Top of MATERIAL FOR THIS TASK
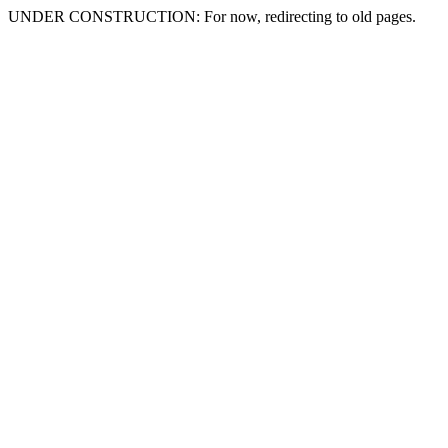
UNDER CONSTRUCTION: For now, redirecting to old pages.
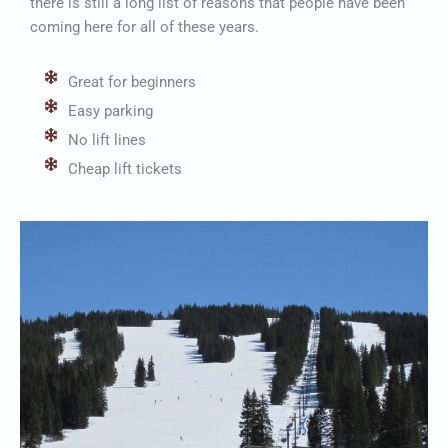
there is still a long list of reasons that people have been
coming here for all of these years.
Great for beginners
Easy parking
No lift lines
Cheap lift tickets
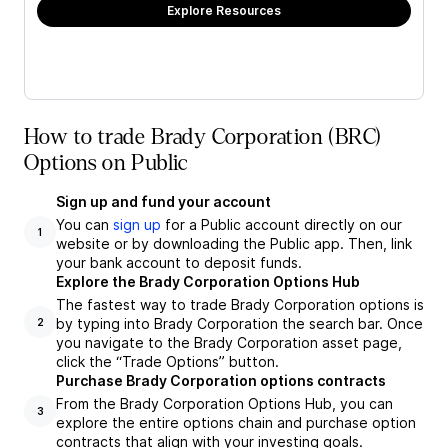
Explore Resources
How to trade Brady Corporation (BRC)
Options on Public
Sign up and fund your account
You can
sign up
for a Public account directly on our
1
website or by downloading the Public app. Then, link
your bank account to deposit funds.
Explore the Brady Corporation Options Hub
The fastest way to trade Brady Corporation options is
by typing into Brady Corporation the search bar. Once
2
you navigate to the Brady Corporation asset page,
click the “Trade Options” button.
Purchase Brady Corporation options contracts
From the Brady Corporation Options Hub, you can
3
explore the entire options chain and purchase option
contracts that align with your investing goals.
Bottom of MATERIAL FOR THIS TASK
= TO-DO ITEM =
Repeat the data exactly as given. Keep every picture out of the copy.

= YOUR RESPONSE =
UNDER CONSTRUCTION: For now, redirecting to old pages.
there is still a long list of reasons that people have been
coming here for all of these years.
Great for beginners
Easy parking
No lift lines
Cheap lift tickets
Explore Resources
How to trade Brady Corporation (BRC)
Options on Public
Sign up and fund your account
You can
sign up
for a Public account directly on our
1
website or by downloading the Public app. Then, link
your bank account to deposit funds.
Explore the Brady Corporation Options Hub
The fastest way to trade Brady Corporation options is
by typing into Brady Corporation the search bar. Once
2
you navigate to the Brady Corporation asset page,
click the “Trade Options” button.
Purchase Brady Corporation options contracts
From the Brady Corporation Options Hub, you can
3
explore the entire options chain and purchase option
contracts that align with your investing goals.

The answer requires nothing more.